Last Thursday, we have about twenty people all sitting at the picnic tables, talking about how we can protect the water in our little Hungry Hollow. It’s never an easy thing to talk about, how we need to change our perspective, our habits, and think of our future in a different way. But everyone there was together in finding a solution to our common issue. People, who led different lifestyles, had different plans and wanted different things all came together to work on one problem. I once again felt full, not of love, but of hope. That things can change, that as a community working together we can work towards saving our future here in our little slice of heaven. It won’t happen fast, and what comes next is unknown and scary, but seeing all these people coming together and acknowledging that “yes, something needs to be done and here we are to see it through”, gives me hope when looking towards the coming years.

BRIEF = According to the Hungry Hollow passage, about how many people sat at the picnic tables last Thursday?

RECORDS SUPPLIED =
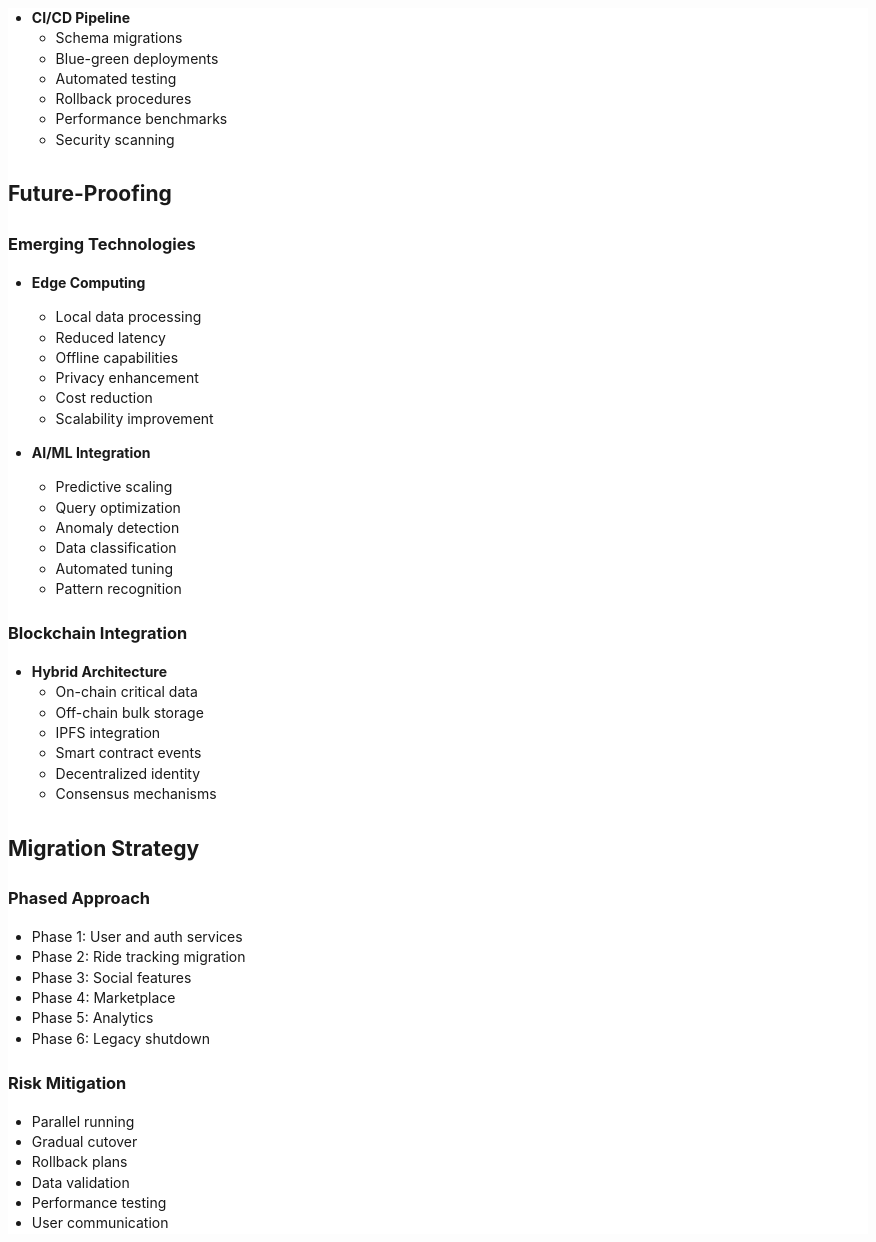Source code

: - **CI/CD Pipeline**
  - Schema migrations
  - Blue-green deployments
  - Automated testing
  - Rollback procedures
  - Performance benchmarks
  - Security scanning

## Future-Proofing

### Emerging Technologies
- **Edge Computing**
  - Local data processing
  - Reduced latency
  - Offline capabilities
  - Privacy enhancement
  - Cost reduction
  - Scalability improvement

- **AI/ML Integration**
  - Predictive scaling
  - Query optimization
  - Anomaly detection
  - Data classification
  - Automated tuning
  - Pattern recognition

### Blockchain Integration
- **Hybrid Architecture**
  - On-chain critical data
  - Off-chain bulk storage
  - IPFS integration
  - Smart contract events
  - Decentralized identity
  - Consensus mechanisms

## Migration Strategy

### Phased Approach
- Phase 1: User and auth services
- Phase 2: Ride tracking migration
- Phase 3: Social features
- Phase 4: Marketplace
- Phase 5: Analytics
- Phase 6: Legacy shutdown

### Risk Mitigation
- Parallel running
- Gradual cutover
- Rollback plans
- Data validation
- Performance testing
- User communication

ANSWER TO THE EXERCISE = About twenty people.